Take a hard look at billing and collections

One of Lander's first acts of financial self-preservation was cutting loose three insurers-Aetna, Cigna, and UnitedHealthcare-whose miserly fee schedules were depressing revenue.

"It was a scary prospect at the time, but my practice didn't suffer," says Landers. "I'm still seeing as many patients per day as I did before I fired these insurers. Some of those plans' patients did leave my practice, but plenty of others stuck with me. They had to pay me out of pocket, but they were able to get some reimbursement from their insurer. I used to discount their fee if they paid me cash at the time of service. Then I discovered that their insurance reimbursement usually exceeded their discounted fee. So I ended the discount."

Landers' biggest move on the revenue side, though, was dropping her outside billing agency in 2004 and taking that job in-house. The company that she had relied on to collect her money was lackadaisical at best. Instead of getting claims out the door within 24 hours of the service, it sometimes sat on them for a month. The company also was slow to work denied or underpaid claims. If an explanation of benefits came back stating that the patient wasn't covered under a particular health plan, the company would dun-and irk-the patient instead of finding out if he had a new health plan. When checks from health plans and Medicare didn't arrive when they should, Landers' urgent calls to the billing agency were met with nonchalance.

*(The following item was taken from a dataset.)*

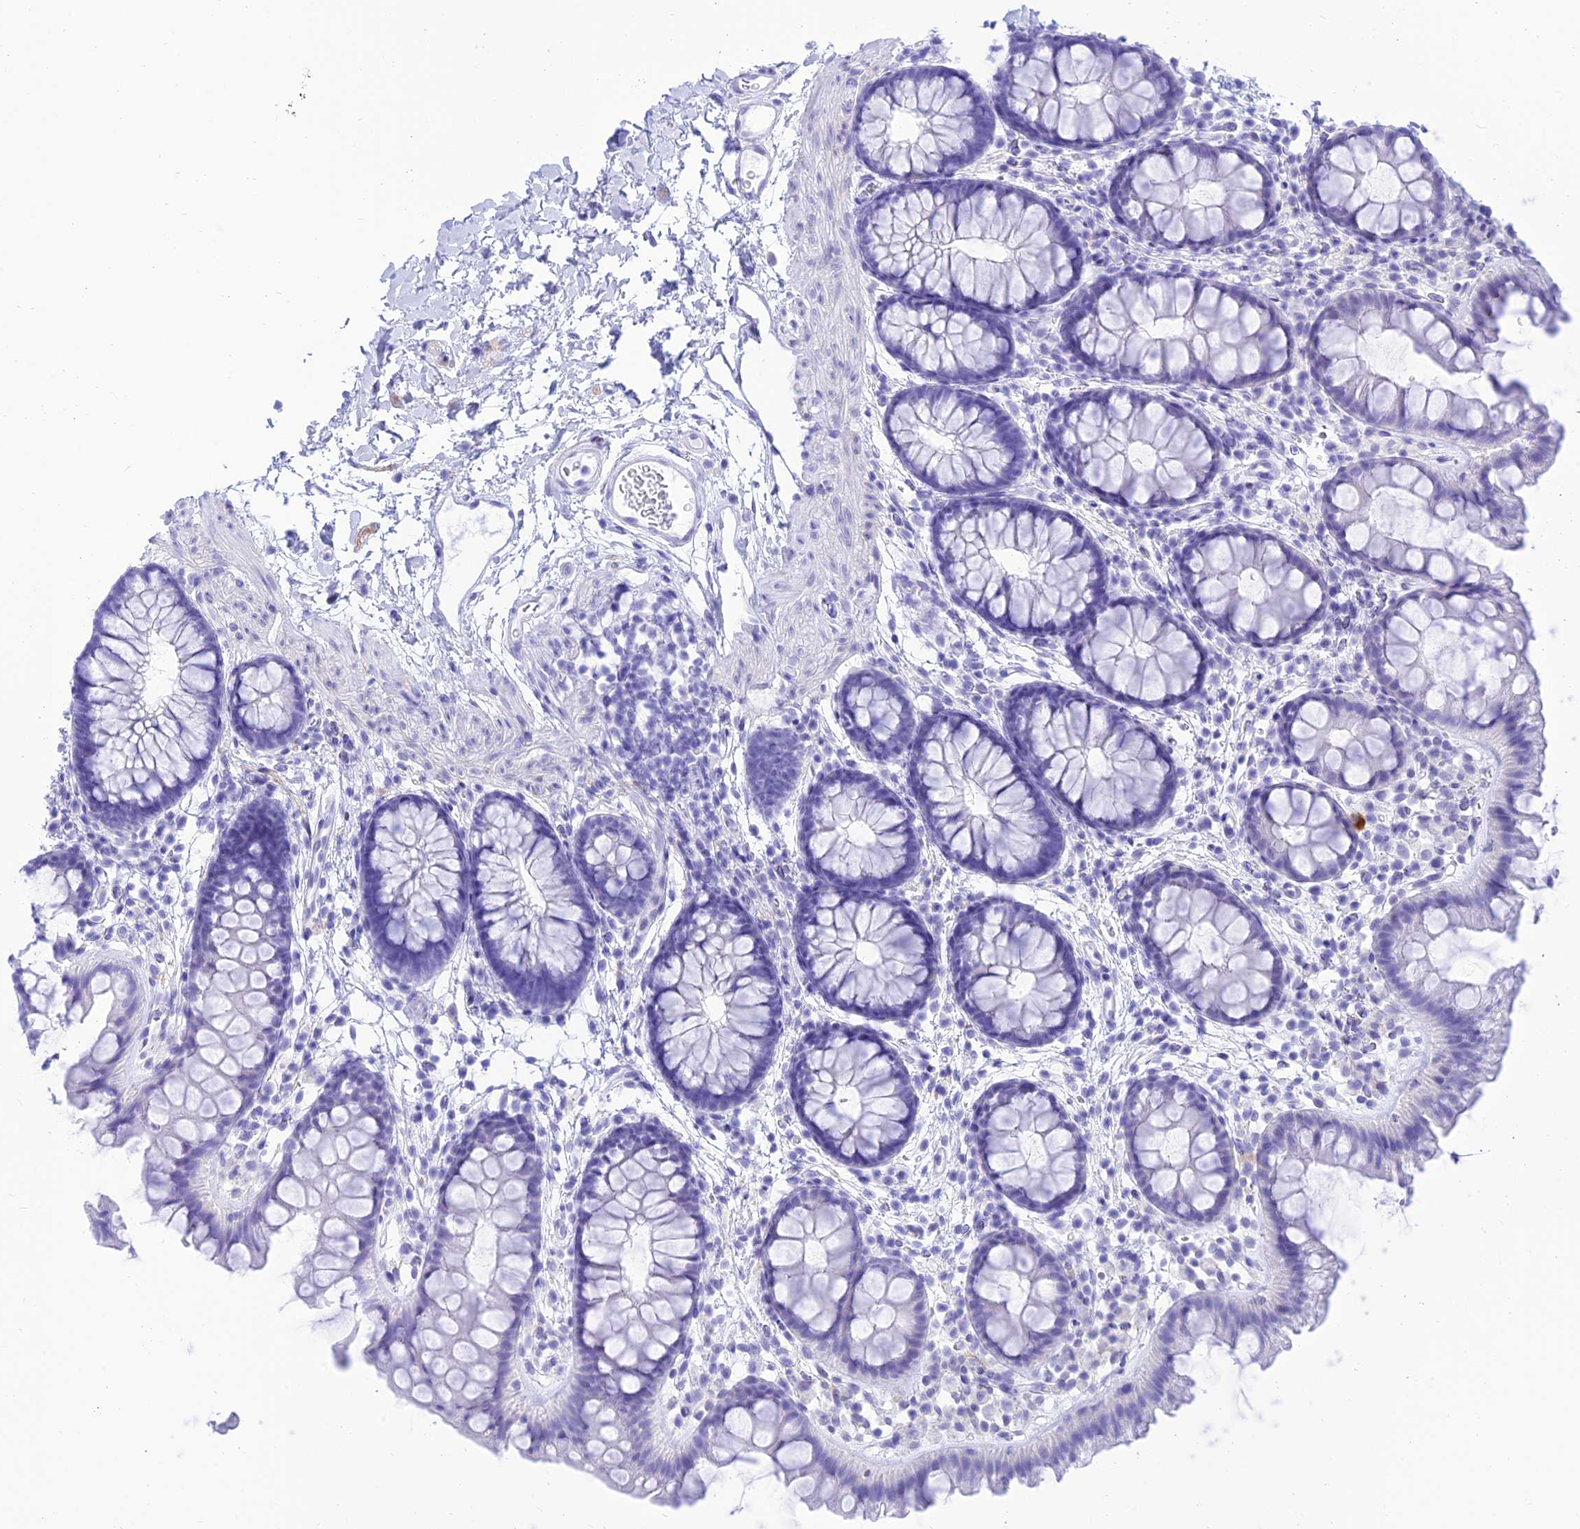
{"staining": {"intensity": "negative", "quantity": "none", "location": "none"}, "tissue": "colon", "cell_type": "Endothelial cells", "image_type": "normal", "snomed": [{"axis": "morphology", "description": "Normal tissue, NOS"}, {"axis": "topography", "description": "Colon"}], "caption": "Image shows no protein expression in endothelial cells of unremarkable colon.", "gene": "PRNP", "patient": {"sex": "female", "age": 62}}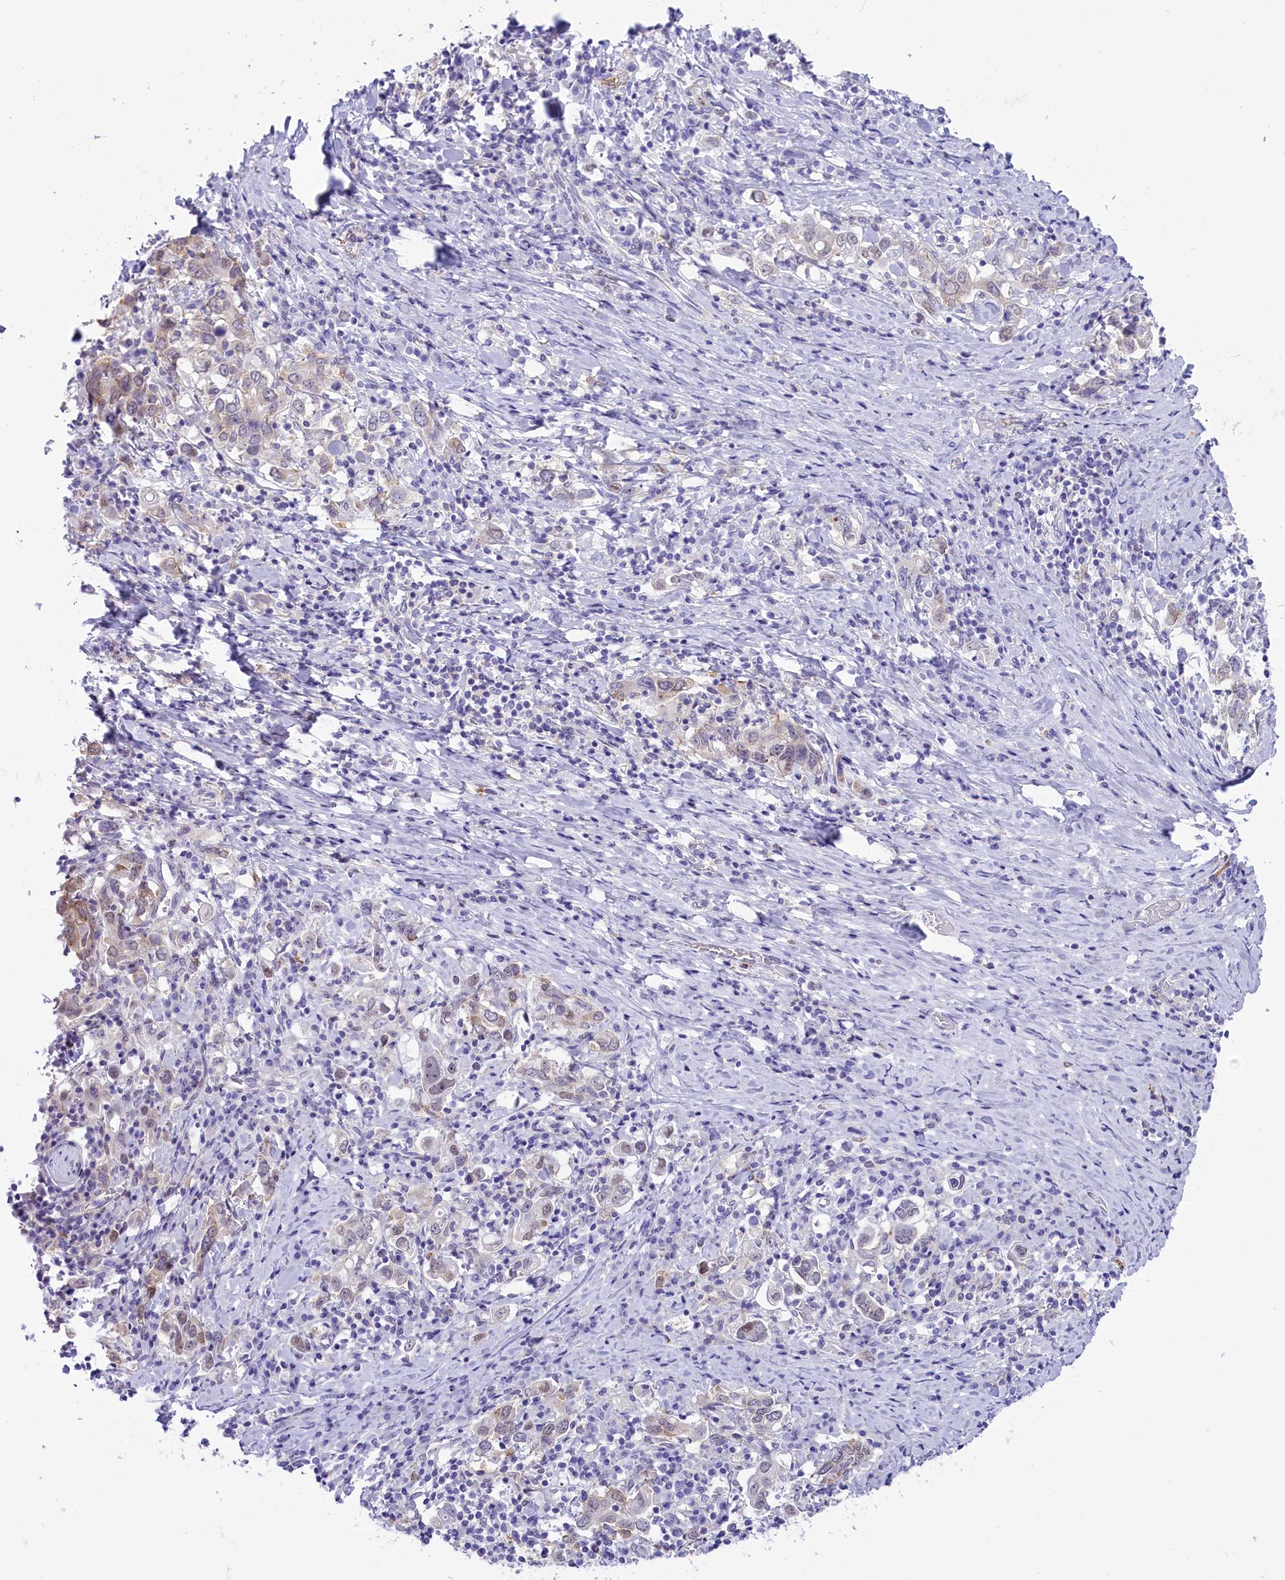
{"staining": {"intensity": "weak", "quantity": "<25%", "location": "cytoplasmic/membranous"}, "tissue": "stomach cancer", "cell_type": "Tumor cells", "image_type": "cancer", "snomed": [{"axis": "morphology", "description": "Adenocarcinoma, NOS"}, {"axis": "topography", "description": "Stomach, upper"}, {"axis": "topography", "description": "Stomach"}], "caption": "Tumor cells are negative for protein expression in human stomach cancer (adenocarcinoma).", "gene": "RPS6KB1", "patient": {"sex": "male", "age": 62}}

To set up her own operation, Landers purchased billing and scheduling software called PracticePoint Manager from McKesson along with the necessary hardware, all for about $25,000. More importantly, she turned to a billing and collection consultant named Leanne Chaney-Baldwin to train her staff. Chaney-Baldwin taught them not only how to use the new system, but also how to master the entire revenue cycle, from patient scheduling to payment posting.

In sharp contrast to the outside billing company, Chaney-Baldwin has mother-henned Landers' practice, monitoring office morale as much as accounts receivable. "If people aren't happy, I want to know why," she says.